Hoy, el rubro se enfrenta a un escenario regulatorio inédito bajo la Ley N° 21.442. La autoridad excede sus funciones imponiendo cargas públicas ilegales —como obligar a los profesionales a digitar condominios desde cero para suplir las falencias de los sistemas del Estado—. Frente a este atropello técnico, la gran masa de administradores independientes mira con total desconfianza a las asociaciones existentes.
La razón del escepticismo es concreta: las cúpulas de los gremios actuales participaron activamente en las mesas de discusión y tramitación de la presente ley, pero el resultado de esa gestión fue el fracaso absoluto. No lograron mitigar las cargas burocráticas, no defendieron las especificidades del ejercicio profesional y permitieron la creación de un sistema que ignora la realidad del condominio chileno.
Tras esta nula efectividad, muchas de estas organizaciones se replegaron sobre sí mismas, transformándose en estructuras herméticas dedicadas a defender agendas particulares y privilegios de unos pocos. Quienes llevan tiempo en la profesión conocen perfectamente a los nombres detrás de estas cúpulas y han sido testigos de actuares profundamente reñidos con la ética, donde los intereses personales y el compadrazgo sepultaron cualquier atisbo de meritocracia técnica. Esta falta de moralidad interna ha provocado que la gran mayoría de los administradores con experiencia opte por restarse, negándoles a estas asociaciones toda legitimidad.

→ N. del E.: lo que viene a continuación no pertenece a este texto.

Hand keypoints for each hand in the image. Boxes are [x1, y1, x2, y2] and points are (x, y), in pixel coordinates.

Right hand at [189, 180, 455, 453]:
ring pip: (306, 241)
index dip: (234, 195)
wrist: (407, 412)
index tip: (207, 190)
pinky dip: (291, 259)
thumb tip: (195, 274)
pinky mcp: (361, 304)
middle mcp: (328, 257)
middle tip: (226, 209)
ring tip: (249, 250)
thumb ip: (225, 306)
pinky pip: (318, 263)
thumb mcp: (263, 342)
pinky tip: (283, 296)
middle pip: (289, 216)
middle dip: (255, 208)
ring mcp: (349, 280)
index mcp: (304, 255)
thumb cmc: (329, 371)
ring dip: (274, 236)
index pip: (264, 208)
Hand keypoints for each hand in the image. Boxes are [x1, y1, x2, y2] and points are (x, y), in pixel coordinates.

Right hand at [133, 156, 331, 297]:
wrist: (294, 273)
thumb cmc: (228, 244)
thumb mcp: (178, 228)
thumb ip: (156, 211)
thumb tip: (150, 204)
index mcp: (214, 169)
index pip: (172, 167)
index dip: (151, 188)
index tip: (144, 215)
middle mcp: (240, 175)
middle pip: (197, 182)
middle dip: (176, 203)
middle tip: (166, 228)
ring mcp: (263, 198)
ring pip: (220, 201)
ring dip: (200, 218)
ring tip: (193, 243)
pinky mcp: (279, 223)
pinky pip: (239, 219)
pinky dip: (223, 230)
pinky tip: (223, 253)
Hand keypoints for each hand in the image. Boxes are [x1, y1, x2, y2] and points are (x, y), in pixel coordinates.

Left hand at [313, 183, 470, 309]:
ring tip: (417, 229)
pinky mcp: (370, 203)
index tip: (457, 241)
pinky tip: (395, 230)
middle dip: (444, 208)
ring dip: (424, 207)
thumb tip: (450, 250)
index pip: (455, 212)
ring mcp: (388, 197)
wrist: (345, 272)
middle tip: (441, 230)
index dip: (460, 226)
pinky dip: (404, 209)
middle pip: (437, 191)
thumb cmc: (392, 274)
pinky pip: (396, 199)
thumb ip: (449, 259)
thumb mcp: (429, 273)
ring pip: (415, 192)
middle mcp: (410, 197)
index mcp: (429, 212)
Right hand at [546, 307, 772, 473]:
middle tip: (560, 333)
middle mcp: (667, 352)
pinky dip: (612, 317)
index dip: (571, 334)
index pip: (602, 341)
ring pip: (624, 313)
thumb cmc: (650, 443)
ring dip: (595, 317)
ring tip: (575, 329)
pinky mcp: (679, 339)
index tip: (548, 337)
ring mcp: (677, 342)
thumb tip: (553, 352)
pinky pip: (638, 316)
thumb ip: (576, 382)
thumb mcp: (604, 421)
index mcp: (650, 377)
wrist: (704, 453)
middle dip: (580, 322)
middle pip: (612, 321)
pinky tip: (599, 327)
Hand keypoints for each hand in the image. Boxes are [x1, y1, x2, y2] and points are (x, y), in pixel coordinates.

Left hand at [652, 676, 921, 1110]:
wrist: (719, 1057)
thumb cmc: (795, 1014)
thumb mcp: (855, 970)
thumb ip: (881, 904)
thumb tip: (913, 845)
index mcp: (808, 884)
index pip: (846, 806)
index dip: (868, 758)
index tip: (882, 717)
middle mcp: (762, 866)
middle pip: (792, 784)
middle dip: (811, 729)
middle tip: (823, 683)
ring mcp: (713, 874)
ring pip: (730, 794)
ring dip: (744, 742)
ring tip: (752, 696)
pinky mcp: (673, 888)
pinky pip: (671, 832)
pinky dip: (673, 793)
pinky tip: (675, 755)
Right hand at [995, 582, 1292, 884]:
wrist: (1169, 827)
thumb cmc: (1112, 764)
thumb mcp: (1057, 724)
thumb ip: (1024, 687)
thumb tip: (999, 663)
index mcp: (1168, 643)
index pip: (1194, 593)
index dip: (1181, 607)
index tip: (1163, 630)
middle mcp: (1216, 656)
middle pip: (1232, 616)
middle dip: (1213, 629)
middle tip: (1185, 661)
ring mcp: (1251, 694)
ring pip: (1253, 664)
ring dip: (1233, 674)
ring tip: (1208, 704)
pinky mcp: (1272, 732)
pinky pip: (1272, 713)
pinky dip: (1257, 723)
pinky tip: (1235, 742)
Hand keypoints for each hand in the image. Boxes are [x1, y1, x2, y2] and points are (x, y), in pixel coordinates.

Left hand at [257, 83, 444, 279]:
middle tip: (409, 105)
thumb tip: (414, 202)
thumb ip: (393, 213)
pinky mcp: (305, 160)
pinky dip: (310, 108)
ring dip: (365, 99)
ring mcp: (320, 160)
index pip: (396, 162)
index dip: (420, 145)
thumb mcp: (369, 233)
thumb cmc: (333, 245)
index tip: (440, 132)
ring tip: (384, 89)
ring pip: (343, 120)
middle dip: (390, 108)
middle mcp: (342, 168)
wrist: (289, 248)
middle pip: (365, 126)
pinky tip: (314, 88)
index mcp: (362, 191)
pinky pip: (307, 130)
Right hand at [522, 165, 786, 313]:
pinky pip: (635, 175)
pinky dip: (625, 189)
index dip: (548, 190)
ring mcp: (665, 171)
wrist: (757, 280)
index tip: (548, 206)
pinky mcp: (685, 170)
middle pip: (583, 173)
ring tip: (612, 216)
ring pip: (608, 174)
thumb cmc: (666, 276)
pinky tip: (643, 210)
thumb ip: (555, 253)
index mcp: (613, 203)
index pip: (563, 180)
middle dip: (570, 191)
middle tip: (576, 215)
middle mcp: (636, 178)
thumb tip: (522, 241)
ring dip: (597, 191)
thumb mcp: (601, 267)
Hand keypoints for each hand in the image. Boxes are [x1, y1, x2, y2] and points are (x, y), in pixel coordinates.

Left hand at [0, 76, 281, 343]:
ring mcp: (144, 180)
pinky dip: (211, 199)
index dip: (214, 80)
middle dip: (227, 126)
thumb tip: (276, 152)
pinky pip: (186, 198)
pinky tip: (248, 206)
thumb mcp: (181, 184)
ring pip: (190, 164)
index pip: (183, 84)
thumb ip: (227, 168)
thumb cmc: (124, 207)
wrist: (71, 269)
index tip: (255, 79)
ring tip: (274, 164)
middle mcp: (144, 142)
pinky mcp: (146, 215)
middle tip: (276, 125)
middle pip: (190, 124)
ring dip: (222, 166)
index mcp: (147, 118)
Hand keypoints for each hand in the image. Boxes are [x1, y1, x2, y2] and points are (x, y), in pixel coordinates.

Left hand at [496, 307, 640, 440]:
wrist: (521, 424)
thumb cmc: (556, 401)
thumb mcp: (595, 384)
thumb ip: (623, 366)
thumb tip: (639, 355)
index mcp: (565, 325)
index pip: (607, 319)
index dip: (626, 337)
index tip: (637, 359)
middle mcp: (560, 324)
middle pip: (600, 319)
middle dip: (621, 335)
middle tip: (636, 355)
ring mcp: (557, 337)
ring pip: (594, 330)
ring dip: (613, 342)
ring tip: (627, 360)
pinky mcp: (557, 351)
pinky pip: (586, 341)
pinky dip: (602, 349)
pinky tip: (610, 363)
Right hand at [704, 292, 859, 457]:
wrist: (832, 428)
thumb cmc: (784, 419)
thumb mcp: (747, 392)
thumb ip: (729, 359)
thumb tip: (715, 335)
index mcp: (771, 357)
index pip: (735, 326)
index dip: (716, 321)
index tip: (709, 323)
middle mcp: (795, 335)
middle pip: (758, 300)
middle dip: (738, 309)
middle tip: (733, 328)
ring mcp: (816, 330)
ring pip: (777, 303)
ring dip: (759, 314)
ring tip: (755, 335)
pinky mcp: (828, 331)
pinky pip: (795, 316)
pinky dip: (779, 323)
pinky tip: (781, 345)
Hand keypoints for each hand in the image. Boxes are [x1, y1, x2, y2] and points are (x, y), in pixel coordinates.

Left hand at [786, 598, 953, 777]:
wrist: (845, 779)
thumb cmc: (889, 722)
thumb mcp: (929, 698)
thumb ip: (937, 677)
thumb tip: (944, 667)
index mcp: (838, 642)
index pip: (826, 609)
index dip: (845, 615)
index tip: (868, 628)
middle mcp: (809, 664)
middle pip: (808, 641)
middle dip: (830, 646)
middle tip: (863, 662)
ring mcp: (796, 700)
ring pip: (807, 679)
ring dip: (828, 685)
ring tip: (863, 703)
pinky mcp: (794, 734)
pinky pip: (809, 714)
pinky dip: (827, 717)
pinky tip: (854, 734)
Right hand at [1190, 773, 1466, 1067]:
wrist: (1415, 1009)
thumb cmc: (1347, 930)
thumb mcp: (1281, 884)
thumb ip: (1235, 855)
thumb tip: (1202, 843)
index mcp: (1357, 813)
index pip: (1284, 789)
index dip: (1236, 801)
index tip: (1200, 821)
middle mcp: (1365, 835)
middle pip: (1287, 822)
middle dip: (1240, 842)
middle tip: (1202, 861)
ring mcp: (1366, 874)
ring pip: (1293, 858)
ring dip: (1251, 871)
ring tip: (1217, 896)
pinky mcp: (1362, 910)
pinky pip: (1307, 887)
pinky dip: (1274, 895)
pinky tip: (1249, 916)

Esta crisis de representatividad tiene un costo altísimo. Al no contar con una institución validada, con espaldas éticas y peso profesional ante los ojos de la autoridad, el MINVU legisla y dicta instrucciones desde un escritorio, sin interlocutores válidos que defiendan al administrador de a pie. El resultado está a la vista: un rubro fragmentado donde los independientes deben agruparse de forma espontánea y orgánica para levantar reclamos.
La administración inmobiliaria ya no es un oficio de buena voluntad, sino una actividad de alta responsabilidad civil y legal. Mientras no surja una nueva institucionalidad gremial genuina, liderada por técnicos transparentes y alejada de los liderazgos desgastados y cuestionados de siempre, los administradores seguirán pagando los platos rotos de una burocracia estatal que los utiliza como digitadores gratuitos.